SERIOUSLY, NOT AGAIN, I thought to myself upon hearing that a Level 3 sex offender is moving into my neighborhood.
This marks the fourth, perhaps fifth, time in recent years (I’ve lost track) that I’ve had to worry about a predatory offender settling within blocks of my Faribault home.
I am not happy. Not happy at all. Who would be?
I wondered why these particular criminals, those most likely to re-offend, keep choosing my neighborhood. So I posed that question to Faribault Police Chief Andy Bohlen in an e-mail. Captain Neal Pederson of the FPD responded on Bohlen’s behalf:
As to why they often locate on Willow – when offenders are released from prison they work with their supervision agents to find housing. Some owners have fewer qualms about who they rent to than others.

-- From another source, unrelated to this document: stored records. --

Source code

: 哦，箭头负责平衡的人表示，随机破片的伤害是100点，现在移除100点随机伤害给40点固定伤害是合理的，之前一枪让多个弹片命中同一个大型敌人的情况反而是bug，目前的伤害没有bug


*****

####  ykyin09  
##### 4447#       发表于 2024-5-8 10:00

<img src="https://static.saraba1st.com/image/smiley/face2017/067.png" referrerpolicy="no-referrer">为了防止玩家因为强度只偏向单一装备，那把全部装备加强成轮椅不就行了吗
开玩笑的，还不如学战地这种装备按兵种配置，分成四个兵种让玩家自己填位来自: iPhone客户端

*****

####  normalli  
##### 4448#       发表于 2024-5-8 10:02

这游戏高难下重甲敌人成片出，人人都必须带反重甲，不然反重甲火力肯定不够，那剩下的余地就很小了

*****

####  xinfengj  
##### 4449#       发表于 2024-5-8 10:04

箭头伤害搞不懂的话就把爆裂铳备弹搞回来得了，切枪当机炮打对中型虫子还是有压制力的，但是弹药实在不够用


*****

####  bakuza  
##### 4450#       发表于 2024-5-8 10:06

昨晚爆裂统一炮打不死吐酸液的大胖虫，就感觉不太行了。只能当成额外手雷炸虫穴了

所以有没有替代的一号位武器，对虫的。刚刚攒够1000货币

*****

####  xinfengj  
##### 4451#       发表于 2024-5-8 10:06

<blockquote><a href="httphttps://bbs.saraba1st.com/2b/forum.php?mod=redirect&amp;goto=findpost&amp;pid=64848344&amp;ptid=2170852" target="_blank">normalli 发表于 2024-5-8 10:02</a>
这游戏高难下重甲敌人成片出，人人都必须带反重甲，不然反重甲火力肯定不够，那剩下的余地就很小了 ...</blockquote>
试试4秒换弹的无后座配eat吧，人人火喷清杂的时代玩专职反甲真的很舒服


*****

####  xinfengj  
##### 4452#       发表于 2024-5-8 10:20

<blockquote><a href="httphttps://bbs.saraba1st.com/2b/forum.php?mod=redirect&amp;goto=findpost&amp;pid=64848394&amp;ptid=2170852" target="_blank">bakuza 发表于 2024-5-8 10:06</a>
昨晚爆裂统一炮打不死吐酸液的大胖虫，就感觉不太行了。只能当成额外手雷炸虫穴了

Alright then. Let me ask this to the supervising agents and the accommodating property owners: Would you want to live next door to, or within two blocks of (like me), a man who has served time for criminal sexual contact with male and female victims between the ages of two and 15?
I would be surprised if you answered “yes.”
I know. The man has done his time. But…put yourself in my position and that of my neighbors, many with children in this offender’s target age group. I can count 15 children living within eyesight of my front yard.
Put yourselves in the shoes of the children who will walk past this predator’s home on the way to their Willow Street bus stop (practically within a stone’s throw of the offender’s doorstep) or to the public library or community center just blocks away. How would you feel if you were their parents?
Put yourselves in my neighborhood, in this defined section of Willow Street, which repeatedly has been chosen to house predatory offenders. How would you feel? I bet you’d feel as frustrated and upset as me and my neighbors that your neighborhood is continually singled out for post prison placement of predatory offenders.
I realize my neighbors and I can’t do anything to keep this offender from moving onto our street upon his February 7 release from prison. But we can voice our opinions and concerns and gather information at a community notification meeting slated for 6 p.m. Thursday, January 31, at the Faribault Police Department.
Police department spokesman Pederson assured me that local media, schools and the nearby community center have been notified of the offender’s pending release. The FPD has posted information on its website.
On Monday I received a community alert phone call advising me of the situation and community notification meeting. My neighbor directly across the street did not. I hope my other neighbors got the message. Somehow. I’ll be knocking on a few doors. We as a neighborhood and others in Faribault, including representatives of the bus company, need to attend that meeting with the Minnesota Department of Corrections and local police. We need to become informed.
That is seemingly all we have right now—the power to arm ourselves with information to protect ourselves and our children.